• **Source text**:
--- --- ---
Presto and Trino: Querying Everything From Anywhere
Learn how Presto and Trino enable federated SQL queries across data lakes, warehouses, databases, and object storage without moving data.
Presto and Trino: Querying Everything From Anywhere
You have data in S3, in PostgreSQL, in MongoDB, in Kafka, in your data warehouse, and in three different MySQL instances from acquired companies. Your analysts need to join across all of it. What do you do?
Presto (and its fork Trino) answer this question with a federated query engine that connects to everything and queries it in place. No ETL required to consolidate before analysis. No separate data movement jobs. SQL spans your entire data estate.
The Problem: Data Silos
Most enterprises end up with data scattered across systems that do not talk to each other. Your BI tool connects to the warehouse. Your data scientists query the data lake directly. Your operational reports hit the OLTP database directly. Customer data lives in three different systems depending on which acquisition it came from.
Consolidating everything into one system is expensive, slow, and politically difficult. Different teams own different systems. Regulatory requirements mandate data residency. Some data changes too frequently to replicate.
Presto and Trino solve this with a virtual approach: instead of moving data to the query, send the query to the data.
--- --- ---
• **Extracted records**:
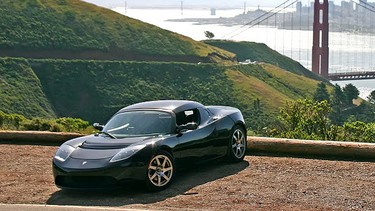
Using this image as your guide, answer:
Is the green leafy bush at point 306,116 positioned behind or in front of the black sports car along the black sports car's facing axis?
behind

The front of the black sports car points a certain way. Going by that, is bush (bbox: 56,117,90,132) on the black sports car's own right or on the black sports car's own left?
on the black sports car's own right

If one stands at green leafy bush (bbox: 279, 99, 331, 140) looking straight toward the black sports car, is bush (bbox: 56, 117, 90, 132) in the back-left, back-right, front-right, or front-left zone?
front-right

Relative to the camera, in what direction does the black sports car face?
facing the viewer and to the left of the viewer
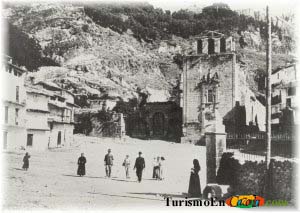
--- --- ---
Continue the article on Presto and Trino federated queries, starting after its last sentence.

• **Exercise result**:
Architecture: Coordinator and Workers
Presto and Trino use a classic distributed query architecture. The coordinator receives SQL, parses and plans the query, schedules work across workers, and returns results. Workers execute tasks in parallel, reading from their assigned data sources and exchanging intermediate results over the network.
-- Query across multiple sources in a single SQL statement
SELECT
c.customer_name,
c.region,
SUM(wh.order_amount) AS warehouse_revenue,
SUM(ec.cart_value) AS ecommerce_revenue,
SUM(wh.order_amount) + SUM(ec.cart_value) AS total_revenue
FROM mysql_customers.crm.customers c
JOIN redshift_sales.warehouse_orders wh ON c.customer_id = wh.customer_id
JOIN glue_catalog.ecommerce.transactions ec ON c.customer_id = ec.customer_id
WHERE c.region = 'EMEA'
GROUP BY c.customer_name, c.region;
The coordinator knows where each catalog’s data lives. It pushes down filter predicates to each source to minimize data transfer. Workers receive only the columns and rows they need for joins and aggregations.
Trino Architecture
flowchart TD
subgraph Client[Client]
BI[BI Tool / JDBC / CLI]
end
subgraph Coordinator[Coordinator Node]
SQL[SQL Parser]
PLAN[Query Optimizer]
SCHEDULE[Task Scheduler]
METRICS[Metrics]
end
subgraph Workers[Worker Nodes]
W1[Worker 1]
W2[Worker 2]
W3[Worker N]
end
subgraph Catalogs[Data Catalogs]
HIVE[Hive / Glue]
POSTGRES[PostgreSQL]
REDSHIFT[Redshift]
S3[S3 / Object Storage]
KAFKA[Kafka]
end
BI -->|SQL query| Coordinator
Coordinator -->|dispatch| W1
Coordinator -->|dispatch| W2
Coordinator -->|dispatch| W3
W1 <-->|exchange| W2
W2 <-->|exchange| W3
W1 -->|read| HIVE
W2 -->|read| POSTGRES
W3 -->|read| REDSHIFT
W1 -->|read| S3
W2 -->|read| KAFKA
The coordinator parses SQL and creates a distributed query plan. Workers exchange intermediate results with each other. Each worker reads from the connectors assigned to its tasks.
Presto Versus Trino: The Fork
Presto was originally developed at Facebook (now Meta) and open-sourced in 2013. For years, it was the only option for federated SQL queries. Facebook continued developing Presto internally, and the open-source version and the internal version gradually diverged.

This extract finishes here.